I have a Python script that uses Selenium WebDriver (with PyVirtualDisplay as the display) to log into Flickr.
http://pastebin.com/dqmf4Ecw (you’ll need to add your own Flickr credentials)
When I run it as myself on my Debian server, it works fine. (I’m a sudoer, but I don’t use sudo when running the script.)
When I run it as the user www-data (which is what it’ll be running as eventually, because I want to trigger it from a Django website), I get two problems, one small, one big:
(Small): the webdriver.Firefox() call takes 30–45 seconds to return, compared to 2 seconds when run as myself
(Big): the script fails to log into Flickr. In order to log in, I find the username and password fields on the Flickr signin page (http://www.flickr.com/signin/), and use element.send_keys() to enter the username and password. Although Selenium seems to find the elements (i.e. no NoSuchElementException is thrown), the values do not get entered in the fields when the script is run as www-data (according to the screenshots I take using browser.save_screenshot), unlike when the script is run as myself.

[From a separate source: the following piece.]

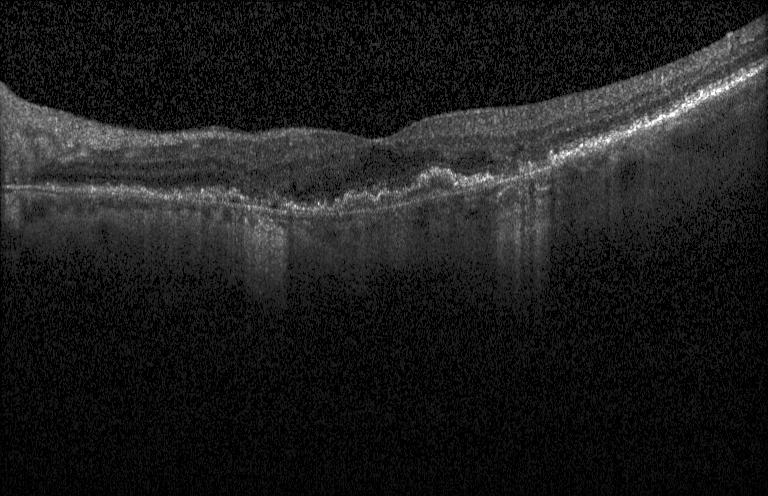
OCT line scan.
OCT finding: choroidal neovascularization.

Why does send_keys() not work when the script is run as www-data? (And is it related to the browser taking much longer to start?)
Maybe you have something different in your environment.
Try copy by example your ~/.bashrc in /home/www-data
If it's not sufficient, run this command both as your current user & as www-data:
strace -tt -f -s 1000 -o /tmp/trace ./script.py
And paste it (filter out your logins/passwords) somewhere.
We will see what's happens.
Sometimes, Firefox performs some nasty plugin compatibility check during startup. As each user can have a different set of browser plugins, this could be responsible for the difference in startup times. You could try to sync your Firefox profiles between users.
Then, are you sure that Firefox as user www-data has proper network/internet access? Can you confirm that the Flickr site loads properly via SeleniumHQ? "The script fails to log into Flickr" is too unprecise. Some more details about why it fails might reveal the problem instantaneously.
Edit: Sorry, I just understood that there shouldn't be a difference in profiles, because Selenium creates one. Nevertheless, my second point might be useful, so I won't delete this answer.
Some more things to ponder about:
Could you spawn firefox manually from www-data account once and make sure that Firefox is not updating itself before every execution of the script? I once faced this problem with Selenium RC on Windows and had to let the update finish before starting the script with the updated binary.
As a workaround, I guess you could you try running the script as www-data user but connecting remotely to a webdriver server running in your login (aka "grid" mode). Would that work for you?
I would suggest getting the latest chrome from google and trying input.send_keys() in that browser instead.
Sometimes some features of webdriver get broken with new releases.. If you are bent on testing with firefox, you might have better luck with an older/newer version of selenium webdriver.
I remember having a similar issue regarding send_keys() on a mac.. My issue was that send_keys() did not work in certain modal windows after I updated selenium webdriver.. I fixed it by reverting to an older webdriver that I knew to work. However, I was using Ruby and not Python to drive webdriver.
sometimes, there might also be a problem with getting the correct ENV variables in your shell if you use it as a different user. I would suggest trying to troubleshoot and see if all the shell ENV variables are set properly under www-data.